Toggle American Heritage etymologies American Heritage Dictionary (1)

  1. Middle English, past participle of fraughten, to load, from fraght, cargo; see freight, and from Middle Dutch vrachten, to load (from vracht, freight; see aik- in Indo-European roots).

Toggle Century etymologies Century Dictionary (2)

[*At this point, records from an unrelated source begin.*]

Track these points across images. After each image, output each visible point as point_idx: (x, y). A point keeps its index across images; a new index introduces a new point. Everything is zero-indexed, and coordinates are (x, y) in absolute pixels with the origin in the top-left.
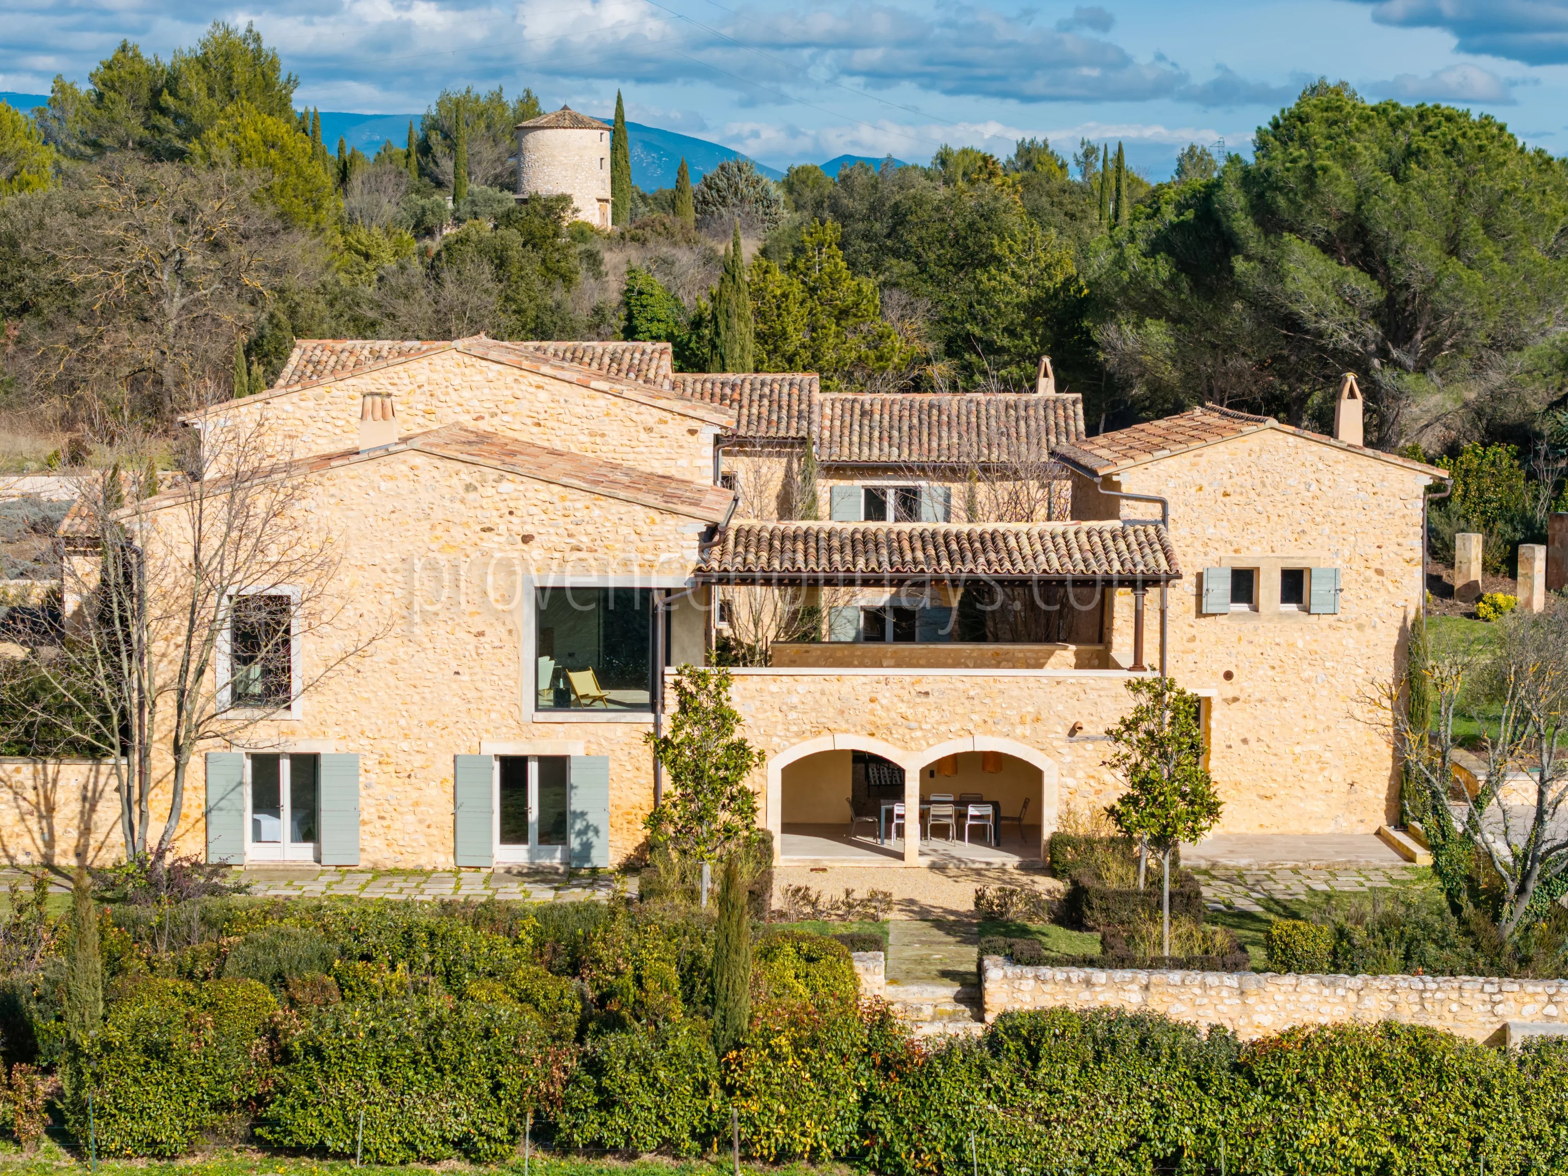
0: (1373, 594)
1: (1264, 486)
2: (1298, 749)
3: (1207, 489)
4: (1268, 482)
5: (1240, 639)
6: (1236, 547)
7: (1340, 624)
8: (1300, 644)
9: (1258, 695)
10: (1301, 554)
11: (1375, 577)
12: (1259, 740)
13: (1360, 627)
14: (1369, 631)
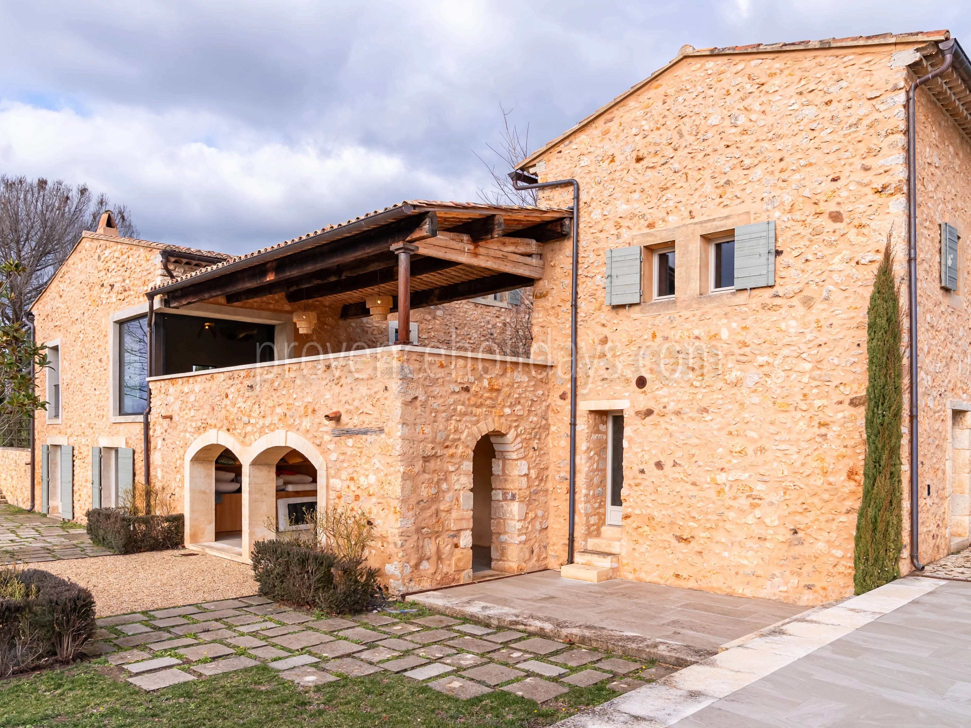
0: (827, 251)
1: (681, 135)
2: (721, 478)
3: (619, 158)
4: (685, 129)
5: (654, 336)
6: (650, 221)
7: (777, 301)
8: (725, 334)
9: (672, 406)
10: (725, 212)
11: (831, 226)
12: (675, 464)
13: (808, 302)
14: (819, 306)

  1. from Middle English fraught, frauʒt, fragt, a load, cargo, freight, freight-money (in this sense with a variant freight, freyt, freythe: see quot. under def. 2), from Dutch vracht = Middle Low German vrucht, vrecht, vracht, Low German, fracht (later G. fracht = Danish fragt = Swedish frakt), a load, cargo, freight, apparently orig. the freight-money, = Old High German frēht, gain, profit, reward ( later gi-frēhtōn, earn, gain), prob. = Gothic (Moesogothic) as if *fra-aihts from fra- = Old High German far-, fir- = Anglo-Saxon for-, English for-, + Gothic (Moesogothic) aihts = Old High German ēht = Anglo-Saxon ǣht, property, possessions, literally what is owned, from Gothic (Moesogothic) aigan = Anglo-Saxon āgan, have, own: see owe, own. From the Low German come Old French frait, fret, French fret = Portuguese frete = Spanish flete (Middle Latin frecta, fretta), freight, freightage, to which is due the change of vowel, from fraught to late Middle English and modern English freight: see freight.
  2. from Middle English fraughten, frauʒten, rare except in the past participle fraught, which remains the most common form (in the fig. sense) in modern English; = Dutch be-vrachten = Middle Low German vrachten = German frachten, from Danish fragte = Swedish frakta, lade, load, fraught; from the noun.